L’horlogerie a évolué
Là-dessus, le Swatch Group et la COMCO multiplièrent les rencontres. Sur l’insistance du grand groupe horloger, la COMCO ouvrit une procédure qui, le 21 octobre 2013, déboucha sur une ordonnance réglementant la cessation des livraisons à des tiers de mouvements mécaniques et d’assortiments. La rupture se ferait de manière échelonnée et sur plusieurs années.

Comme Swatch Group –avec ses filiales ETA, fabricant de mouvements, et Nivarox-FAR, entreprise spécialisée dans les assortiments– se trouvait dans une position dominante sur le marché, il fut contraint de poursuivre ses livraisons de mouvements à des tiers jusqu’en 2019. Entre-temps, de nouveaux fabricants ou de nouveaux fournisseurs auraient le temps d’augmenter leurs capacités de production. Un accord fut signé dans ce sens.

À la perspective de voir le robinet se fermer, les entreprises concernées n’ont pas vraiment accueilli cet arrangement avec des cris de joie, mais la branche horlogère s’est adaptée à la situation. Et le Swatch Group n’a plus remis en cause cette convention. Jusqu’à ce printemps, où l’on a appris qu’il était intervenu auprès de la COMCO pour qu’elle assouplisse le régime découlant de la réglementation signée en 2013.

C’est qu’entre-temps la situation du marché a considérablement changé.

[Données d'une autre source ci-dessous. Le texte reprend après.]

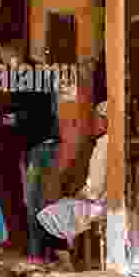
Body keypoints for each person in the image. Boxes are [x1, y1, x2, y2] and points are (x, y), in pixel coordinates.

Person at [0, 41, 60, 264]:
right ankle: (43, 252)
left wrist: (13, 119)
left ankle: (37, 254)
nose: (2, 60)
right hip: (38, 145)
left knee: (35, 201)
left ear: (11, 51)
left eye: (3, 54)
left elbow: (38, 114)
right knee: (36, 200)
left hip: (40, 145)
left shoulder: (30, 76)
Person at [37, 101, 108, 262]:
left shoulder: (103, 144)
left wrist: (78, 194)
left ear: (104, 120)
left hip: (97, 204)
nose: (95, 123)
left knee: (47, 216)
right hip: (100, 201)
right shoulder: (103, 143)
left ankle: (66, 264)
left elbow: (94, 187)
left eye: (97, 119)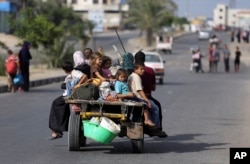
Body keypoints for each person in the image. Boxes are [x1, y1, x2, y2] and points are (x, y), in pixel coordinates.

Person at [48, 51, 91, 140]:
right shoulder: (84, 66)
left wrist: (77, 85)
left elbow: (84, 76)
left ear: (64, 69)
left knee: (56, 103)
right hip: (73, 93)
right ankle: (59, 128)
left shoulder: (75, 71)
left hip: (73, 94)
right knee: (58, 104)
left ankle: (57, 129)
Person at [128, 62, 166, 137]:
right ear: (135, 69)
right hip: (138, 98)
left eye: (143, 69)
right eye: (141, 69)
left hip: (133, 98)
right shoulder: (136, 77)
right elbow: (140, 90)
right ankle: (154, 129)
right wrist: (147, 101)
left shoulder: (132, 76)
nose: (143, 71)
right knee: (155, 108)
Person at [48, 61, 73, 140]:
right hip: (71, 93)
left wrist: (64, 84)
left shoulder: (74, 74)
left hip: (71, 95)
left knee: (56, 103)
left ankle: (57, 130)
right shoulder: (78, 71)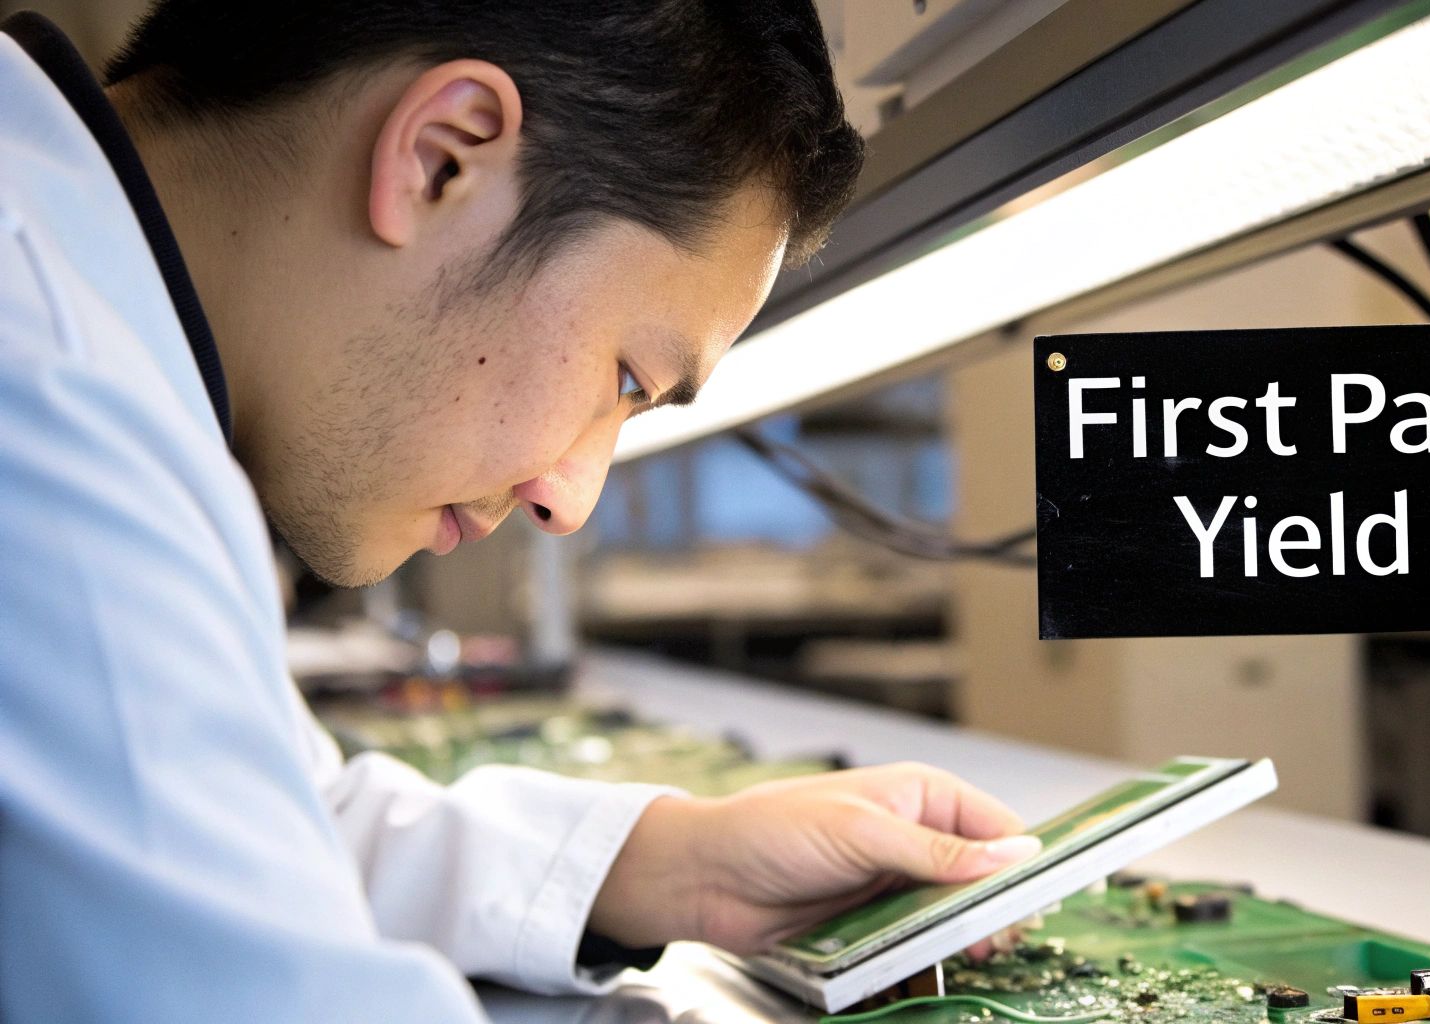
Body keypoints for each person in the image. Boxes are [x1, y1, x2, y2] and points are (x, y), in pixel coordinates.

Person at [0, 4, 1041, 1020]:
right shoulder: (46, 409)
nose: (567, 500)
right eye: (629, 378)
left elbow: (235, 828)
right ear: (442, 157)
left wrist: (662, 863)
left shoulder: (83, 319)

Alors qu’à l’époque l’horlogerie battait tous les records, depuis quelque temps la demande connaît un net recul. L’époque est révolue où les marques horlogères tentaient par tous les moyens possibles et imaginables d’obtenir des mouvements mécaniques. Aujourd’hui, le marché gris s’est asséché.

La situation aurait empiré
Dans ces conditions, le Swatch Group souhaiterait obtenir l’autorisation de vendre librement sur le marché les mouvements qui ne sont pas réclamés dans le cadre de la quantité maximale par commande fixée dans la convention.

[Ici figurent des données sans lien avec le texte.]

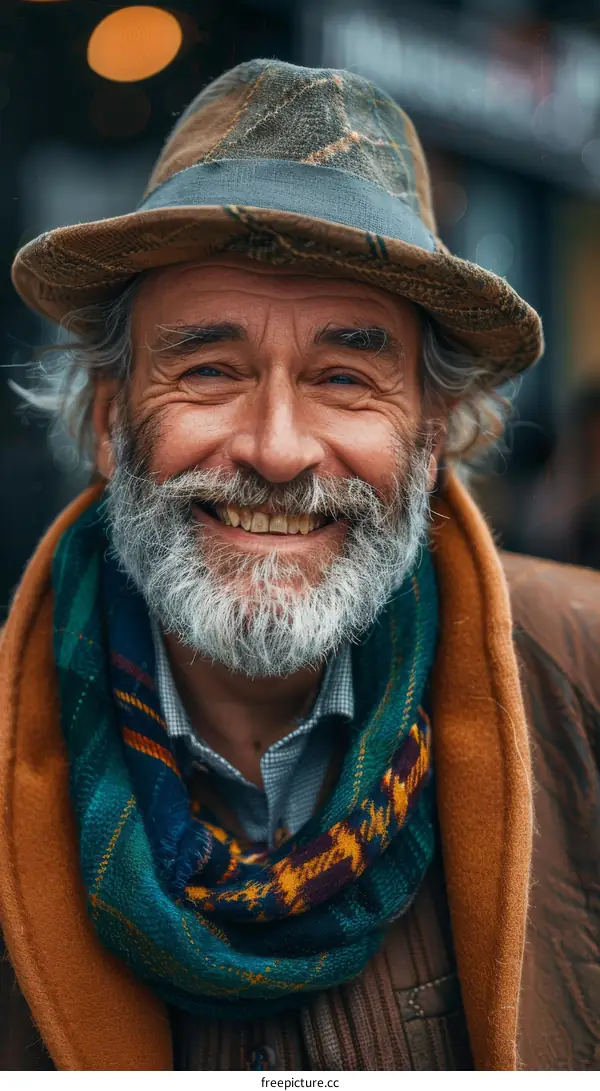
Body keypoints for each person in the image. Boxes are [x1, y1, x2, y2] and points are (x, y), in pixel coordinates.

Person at [0, 59, 598, 1073]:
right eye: (209, 368)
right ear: (109, 419)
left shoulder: (582, 683)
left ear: (432, 432)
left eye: (344, 376)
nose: (278, 450)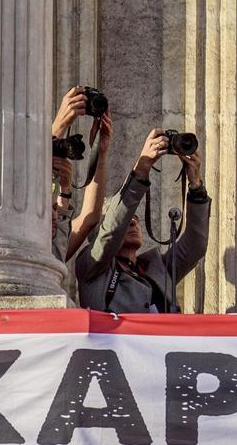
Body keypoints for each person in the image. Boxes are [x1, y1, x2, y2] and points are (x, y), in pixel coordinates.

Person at [75, 128, 210, 313]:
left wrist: (196, 186)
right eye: (127, 219)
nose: (133, 222)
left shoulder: (156, 268)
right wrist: (142, 167)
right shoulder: (91, 266)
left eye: (136, 218)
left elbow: (196, 245)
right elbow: (113, 229)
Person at [50, 86, 112, 262]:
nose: (55, 216)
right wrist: (59, 126)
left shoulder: (54, 250)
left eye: (55, 209)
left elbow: (89, 218)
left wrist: (99, 153)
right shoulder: (24, 240)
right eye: (51, 210)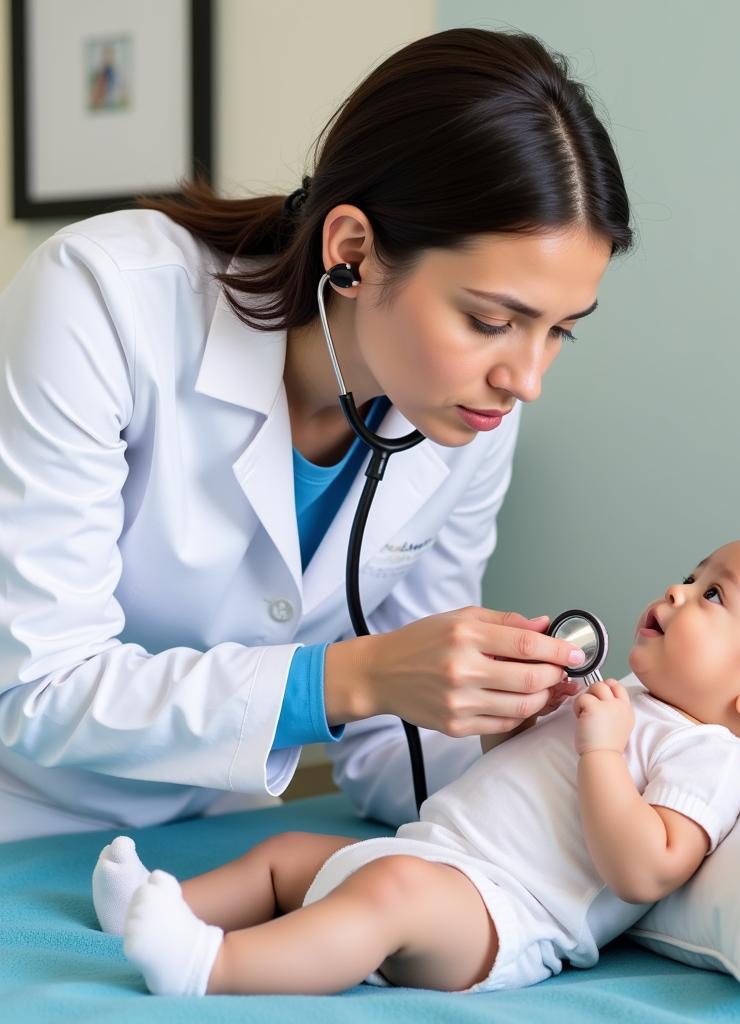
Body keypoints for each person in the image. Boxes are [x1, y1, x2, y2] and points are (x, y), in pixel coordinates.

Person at [0, 29, 633, 841]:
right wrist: (353, 677)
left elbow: (392, 750)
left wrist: (511, 735)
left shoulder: (471, 413)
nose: (526, 378)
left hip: (214, 827)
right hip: (22, 817)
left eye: (560, 332)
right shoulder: (101, 302)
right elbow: (37, 686)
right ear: (354, 251)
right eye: (491, 320)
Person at [92, 535, 740, 996]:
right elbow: (515, 781)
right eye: (690, 574)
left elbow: (643, 867)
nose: (678, 592)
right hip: (435, 853)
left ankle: (214, 968)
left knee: (387, 898)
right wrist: (523, 724)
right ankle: (164, 906)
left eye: (714, 596)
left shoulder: (706, 757)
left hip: (502, 918)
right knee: (287, 857)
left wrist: (601, 751)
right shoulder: (625, 696)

La COMCO a donc procédé à une nouvelle étude de marché. En 2015 et en 2016, la différence entre la quantité de mouvements que le Swatch Group était tenu de livrer et la quantité effectivement commandée, s’élevait à quelques dizaines de milliers de pièces. «Mais pour 2017, le tableau est totalement différent: là, il s’agit de quelques centaines de milliers de pièces», explique Patrik Ducrey, directeur suppléant de la COMCO.

Dans un communiqué, le Swatch Group avance des chiffres très concrets: de gros clients comme Sellita ou Tudor auraient réduit leur commande pour 2017 de 700 000 pièces par rapport à l’année passée. Au total, la différence entre la quantité effectivement commandée et la capacité non utilisée s’élève à 900 000 pièces.

À titre comparatif, la capacité globale fixée par la convention dans le cadre de l’obligation faite au Swatch Group de fournir les tiers, s’élève à 1,5 million de mouvements mécaniques (sur une capacité globale estimée à 5millions de pièces). De toute évidence, la situation du marché se dégrade sérieusement: selon le Swatch Group, certains gros clients n’auraient rien commandé pour 2017.